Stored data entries
* * * * * * * * *

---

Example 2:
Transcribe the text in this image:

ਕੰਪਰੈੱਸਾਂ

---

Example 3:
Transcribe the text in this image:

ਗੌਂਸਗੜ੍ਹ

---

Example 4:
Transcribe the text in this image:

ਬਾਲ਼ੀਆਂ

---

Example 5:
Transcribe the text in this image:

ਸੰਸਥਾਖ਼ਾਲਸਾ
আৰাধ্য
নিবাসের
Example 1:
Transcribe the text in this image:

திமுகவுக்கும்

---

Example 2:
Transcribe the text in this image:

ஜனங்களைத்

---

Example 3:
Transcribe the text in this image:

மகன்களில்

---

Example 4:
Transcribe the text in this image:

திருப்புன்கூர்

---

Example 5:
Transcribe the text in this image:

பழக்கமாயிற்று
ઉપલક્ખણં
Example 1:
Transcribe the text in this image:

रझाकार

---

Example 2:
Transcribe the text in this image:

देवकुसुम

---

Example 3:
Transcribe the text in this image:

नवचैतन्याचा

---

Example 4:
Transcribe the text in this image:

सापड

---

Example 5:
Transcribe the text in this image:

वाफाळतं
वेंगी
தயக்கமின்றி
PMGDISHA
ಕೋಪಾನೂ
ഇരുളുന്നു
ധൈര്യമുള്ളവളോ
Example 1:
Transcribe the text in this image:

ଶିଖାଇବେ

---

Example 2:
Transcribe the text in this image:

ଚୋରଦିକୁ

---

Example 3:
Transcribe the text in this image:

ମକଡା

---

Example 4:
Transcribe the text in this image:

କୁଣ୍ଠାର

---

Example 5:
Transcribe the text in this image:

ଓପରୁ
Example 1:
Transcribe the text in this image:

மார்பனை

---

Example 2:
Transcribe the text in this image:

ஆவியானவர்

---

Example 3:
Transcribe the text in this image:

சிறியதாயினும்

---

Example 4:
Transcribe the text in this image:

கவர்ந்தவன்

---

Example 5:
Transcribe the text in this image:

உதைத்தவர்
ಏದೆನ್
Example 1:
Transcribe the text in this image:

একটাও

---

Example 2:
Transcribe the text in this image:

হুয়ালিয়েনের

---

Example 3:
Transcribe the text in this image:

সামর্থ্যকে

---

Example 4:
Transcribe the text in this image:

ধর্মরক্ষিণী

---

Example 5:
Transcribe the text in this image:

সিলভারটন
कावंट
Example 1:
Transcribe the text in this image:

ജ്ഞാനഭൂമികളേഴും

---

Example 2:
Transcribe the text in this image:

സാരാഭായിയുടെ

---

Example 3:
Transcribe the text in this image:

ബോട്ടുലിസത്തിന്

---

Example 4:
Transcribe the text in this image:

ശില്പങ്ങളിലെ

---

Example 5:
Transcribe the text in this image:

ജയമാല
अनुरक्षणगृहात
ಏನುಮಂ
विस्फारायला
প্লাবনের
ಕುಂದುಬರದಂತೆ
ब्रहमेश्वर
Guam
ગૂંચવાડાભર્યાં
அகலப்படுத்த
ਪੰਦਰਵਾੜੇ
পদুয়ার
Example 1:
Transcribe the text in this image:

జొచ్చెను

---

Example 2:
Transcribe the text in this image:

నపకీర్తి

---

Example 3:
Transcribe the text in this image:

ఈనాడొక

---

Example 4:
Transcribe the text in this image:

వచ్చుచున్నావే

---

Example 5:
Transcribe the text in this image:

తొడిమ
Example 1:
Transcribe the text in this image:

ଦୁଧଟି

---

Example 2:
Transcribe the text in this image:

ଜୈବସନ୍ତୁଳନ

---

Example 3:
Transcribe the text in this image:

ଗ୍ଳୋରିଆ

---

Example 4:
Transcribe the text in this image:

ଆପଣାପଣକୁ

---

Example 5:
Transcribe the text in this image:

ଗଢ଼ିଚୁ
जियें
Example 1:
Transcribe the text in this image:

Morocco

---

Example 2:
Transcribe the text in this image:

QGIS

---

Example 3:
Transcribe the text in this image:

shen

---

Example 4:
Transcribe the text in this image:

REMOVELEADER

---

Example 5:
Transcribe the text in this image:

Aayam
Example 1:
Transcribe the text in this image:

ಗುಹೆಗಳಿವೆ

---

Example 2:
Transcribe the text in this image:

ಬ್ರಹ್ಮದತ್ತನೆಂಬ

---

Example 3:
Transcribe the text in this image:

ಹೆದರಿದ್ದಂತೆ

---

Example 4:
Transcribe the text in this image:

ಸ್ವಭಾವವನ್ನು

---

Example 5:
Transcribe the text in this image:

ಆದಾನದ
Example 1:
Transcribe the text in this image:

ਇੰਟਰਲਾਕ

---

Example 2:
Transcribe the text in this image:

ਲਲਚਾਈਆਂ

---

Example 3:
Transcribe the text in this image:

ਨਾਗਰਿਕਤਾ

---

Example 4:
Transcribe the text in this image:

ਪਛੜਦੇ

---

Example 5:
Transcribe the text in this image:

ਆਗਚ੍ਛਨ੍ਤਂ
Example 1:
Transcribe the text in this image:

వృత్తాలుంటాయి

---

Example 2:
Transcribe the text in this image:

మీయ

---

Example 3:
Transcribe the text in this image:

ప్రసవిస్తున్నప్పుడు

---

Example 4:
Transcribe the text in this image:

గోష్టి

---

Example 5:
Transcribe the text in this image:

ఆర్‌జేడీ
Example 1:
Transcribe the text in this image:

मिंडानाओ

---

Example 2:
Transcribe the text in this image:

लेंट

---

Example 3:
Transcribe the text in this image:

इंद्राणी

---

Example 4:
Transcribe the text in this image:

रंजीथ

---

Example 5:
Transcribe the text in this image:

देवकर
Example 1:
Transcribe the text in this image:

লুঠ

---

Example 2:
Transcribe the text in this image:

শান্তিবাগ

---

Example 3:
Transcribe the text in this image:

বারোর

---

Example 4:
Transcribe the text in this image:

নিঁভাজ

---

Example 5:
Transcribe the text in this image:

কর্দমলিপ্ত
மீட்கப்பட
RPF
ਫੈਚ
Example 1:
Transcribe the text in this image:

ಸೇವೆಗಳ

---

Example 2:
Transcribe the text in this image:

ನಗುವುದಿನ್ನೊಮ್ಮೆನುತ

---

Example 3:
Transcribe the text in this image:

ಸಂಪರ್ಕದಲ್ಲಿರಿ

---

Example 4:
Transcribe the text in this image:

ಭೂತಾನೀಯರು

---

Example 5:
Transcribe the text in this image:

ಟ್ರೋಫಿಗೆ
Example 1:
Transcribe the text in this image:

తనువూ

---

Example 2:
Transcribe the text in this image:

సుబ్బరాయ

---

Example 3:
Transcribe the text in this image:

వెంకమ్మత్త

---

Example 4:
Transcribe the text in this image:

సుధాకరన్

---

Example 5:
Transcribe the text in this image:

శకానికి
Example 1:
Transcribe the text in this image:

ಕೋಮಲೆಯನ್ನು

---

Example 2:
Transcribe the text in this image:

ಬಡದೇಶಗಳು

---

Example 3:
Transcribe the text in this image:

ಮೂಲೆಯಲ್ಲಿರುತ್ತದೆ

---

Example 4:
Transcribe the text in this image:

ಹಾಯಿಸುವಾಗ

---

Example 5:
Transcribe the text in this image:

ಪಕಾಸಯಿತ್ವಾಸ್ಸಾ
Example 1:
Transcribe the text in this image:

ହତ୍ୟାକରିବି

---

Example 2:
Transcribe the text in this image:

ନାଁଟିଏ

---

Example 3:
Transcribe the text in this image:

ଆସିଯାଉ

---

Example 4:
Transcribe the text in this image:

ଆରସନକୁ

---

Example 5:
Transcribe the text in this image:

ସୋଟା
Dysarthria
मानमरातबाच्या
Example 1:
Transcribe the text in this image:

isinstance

* * * * * * * * *

▸ **Your objective**: Would you repeat each of the records above exactly?

▸ **Answer space**:
---

Example 2:
Transcribe the text in this image:

ਕੰਪਰੈੱਸਾਂ

---

Example 3:
Transcribe the text in this image:

ਗੌਂਸਗੜ੍ਹ

---

Example 4:
Transcribe the text in this image:

ਬਾਲ਼ੀਆਂ

---

Example 5:
Transcribe the text in this image:

ਸੰਸਥਾਖ਼ਾਲਸਾ
আৰাধ্য
নিবাসের
Example 1:
Transcribe the text in this image:

திமுகவுக்கும்

---

Example 2:
Transcribe the text in this image:

ஜனங்களைத்

---

Example 3:
Transcribe the text in this image:

மகன்களில்

---

Example 4:
Transcribe the text in this image:

திருப்புன்கூர்

---

Example 5:
Transcribe the text in this image:

பழக்கமாயிற்று
ઉપલક્ખણં
Example 1:
Transcribe the text in this image:

रझाकार

---

Example 2:
Transcribe the text in this image:

देवकुसुम

---

Example 3:
Transcribe the text in this image:

नवचैतन्याचा

---

Example 4:
Transcribe the text in this image:

सापड

---

Example 5:
Transcribe the text in this image:

वाफाळतं
वेंगी
தயக்கமின்றி
PMGDISHA
ಕೋಪಾನೂ
ഇരുളുന്നു
ധൈര്യമുള്ളവളോ
Example 1:
Transcribe the text in this image:

ଶିଖାଇବେ

---

Example 2:
Transcribe the text in this image:

ଚୋରଦିକୁ

---

Example 3:
Transcribe the text in this image:

ମକଡା

---

Example 4:
Transcribe the text in this image:

କୁଣ୍ଠାର

---

Example 5:
Transcribe the text in this image:

ଓପରୁ
Example 1:
Transcribe the text in this image:

மார்பனை

---

Example 2:
Transcribe the text in this image:

ஆவியானவர்

---

Example 3:
Transcribe the text in this image:

சிறியதாயினும்

---

Example 4:
Transcribe the text in this image:

கவர்ந்தவன்

---

Example 5:
Transcribe the text in this image:

உதைத்தவர்
ಏದೆನ್
Example 1:
Transcribe the text in this image:

একটাও

---

Example 2:
Transcribe the text in this image:

হুয়ালিয়েনের

---

Example 3:
Transcribe the text in this image:

সামর্থ্যকে

---

Example 4:
Transcribe the text in this image:

ধর্মরক্ষিণী

---

Example 5:
Transcribe the text in this image:

সিলভারটন
कावंट
Example 1:
Transcribe the text in this image:

ജ്ഞാനഭൂമികളേഴും

---

Example 2:
Transcribe the text in this image:

സാരാഭായിയുടെ

---

Example 3:
Transcribe the text in this image:

ബോട്ടുലിസത്തിന്

---

Example 4:
Transcribe the text in this image:

ശില്പങ്ങളിലെ

---

Example 5:
Transcribe the text in this image:

ജയമാല
अनुरक्षणगृहात
ಏನುಮಂ
विस्फारायला
প্লাবনের
ಕುಂದುಬರದಂತೆ
ब्रहमेश्वर
Guam
ગૂંચવાડાભર્યાં
அகலப்படுத்த
ਪੰਦਰਵਾੜੇ
পদুয়ার
Example 1:
Transcribe the text in this image:

జొచ్చెను

---

Example 2:
Transcribe the text in this image:

నపకీర్తి

---

Example 3:
Transcribe the text in this image:

ఈనాడొక

---

Example 4:
Transcribe the text in this image:

వచ్చుచున్నావే

---

Example 5:
Transcribe the text in this image:

తొడిమ
Example 1:
Transcribe the text in this image:

ଦୁଧଟି

---

Example 2:
Transcribe the text in this image:

ଜୈବସନ୍ତୁଳନ

---

Example 3:
Transcribe the text in this image:

ଗ୍ଳୋରିଆ

---

Example 4:
Transcribe the text in this image:

ଆପଣାପଣକୁ

---

Example 5:
Transcribe the text in this image:

ଗଢ଼ିଚୁ
जियें
Example 1:
Transcribe the text in this image:

Morocco

---

Example 2:
Transcribe the text in this image:

QGIS

---

Example 3:
Transcribe the text in this image:

shen

---

Example 4:
Transcribe the text in this image:

REMOVELEADER

---

Example 5:
Transcribe the text in this image:

Aayam
Example 1:
Transcribe the text in this image:

ಗುಹೆಗಳಿವೆ

---

Example 2:
Transcribe the text in this image:

ಬ್ರಹ್ಮದತ್ತನೆಂಬ

---

Example 3:
Transcribe the text in this image:

ಹೆದರಿದ್ದಂತೆ

---

Example 4:
Transcribe the text in this image:

ಸ್ವಭಾವವನ್ನು

---

Example 5:
Transcribe the text in this image:

ಆದಾನದ
Example 1:
Transcribe the text in this image:

ਇੰਟਰਲਾਕ

---

Example 2:
Transcribe the text in this image:

ਲਲਚਾਈਆਂ

---

Example 3:
Transcribe the text in this image:

ਨਾਗਰਿਕਤਾ

---

Example 4:
Transcribe the text in this image:

ਪਛੜਦੇ

---

Example 5:
Transcribe the text in this image:

ਆਗਚ੍ਛਨ੍ਤਂ
Example 1:
Transcribe the text in this image:

వృత్తాలుంటాయి

---

Example 2:
Transcribe the text in this image:

మీయ

---

Example 3:
Transcribe the text in this image:

ప్రసవిస్తున్నప్పుడు

---

Example 4:
Transcribe the text in this image:

గోష్టి

---

Example 5:
Transcribe the text in this image:

ఆర్‌జేడీ
Example 1:
Transcribe the text in this image:

मिंडानाओ

---

Example 2:
Transcribe the text in this image:

लेंट

---

Example 3:
Transcribe the text in this image:

इंद्राणी

---

Example 4:
Transcribe the text in this image:

रंजीथ

---

Example 5:
Transcribe the text in this image:

देवकर
Example 1:
Transcribe the text in this image:

লুঠ

---

Example 2:
Transcribe the text in this image:

শান্তিবাগ

---

Example 3:
Transcribe the text in this image:

বারোর

---

Example 4:
Transcribe the text in this image:

নিঁভাজ

---

Example 5:
Transcribe the text in this image:

কর্দমলিপ্ত
மீட்கப்பட
RPF
ਫੈਚ
Example 1:
Transcribe the text in this image:

ಸೇವೆಗಳ

---

Example 2:
Transcribe the text in this image:

ನಗುವುದಿನ್ನೊಮ್ಮೆನುತ

---

Example 3:
Transcribe the text in this image:

ಸಂಪರ್ಕದಲ್ಲಿರಿ

---

Example 4:
Transcribe the text in this image:

ಭೂತಾನೀಯರು

---

Example 5:
Transcribe the text in this image:

ಟ್ರೋಫಿಗೆ
Example 1:
Transcribe the text in this image:

తనువూ

---

Example 2:
Transcribe the text in this image:

సుబ్బరాయ

---

Example 3:
Transcribe the text in this image:

వెంకమ్మత్త

---

Example 4:
Transcribe the text in this image:

సుధాకరన్

---

Example 5:
Transcribe the text in this image:

శకానికి
Example 1:
Transcribe the text in this image:

ಕೋಮಲೆಯನ್ನು

---

Example 2:
Transcribe the text in this image:

ಬಡದೇಶಗಳು

---

Example 3:
Transcribe the text in this image:

ಮೂಲೆಯಲ್ಲಿರುತ್ತದೆ

---

Example 4:
Transcribe the text in this image:

ಹಾಯಿಸುವಾಗ

---

Example 5:
Transcribe the text in this image:

ಪಕಾಸಯಿತ್ವಾಸ್ಸಾ
Example 1:
Transcribe the text in this image:

ହତ୍ୟାକରିବି

---

Example 2:
Transcribe the text in this image:

ନାଁଟିଏ

---

Example 3:
Transcribe the text in this image:

ଆସିଯାଉ

---

Example 4:
Transcribe the text in this image:

ଆରସନକୁ

---

Example 5:
Transcribe the text in this image:

ସୋଟା
Dysarthria
मानमरातबाच्या
Example 1:
Transcribe the text in this image:

isinstance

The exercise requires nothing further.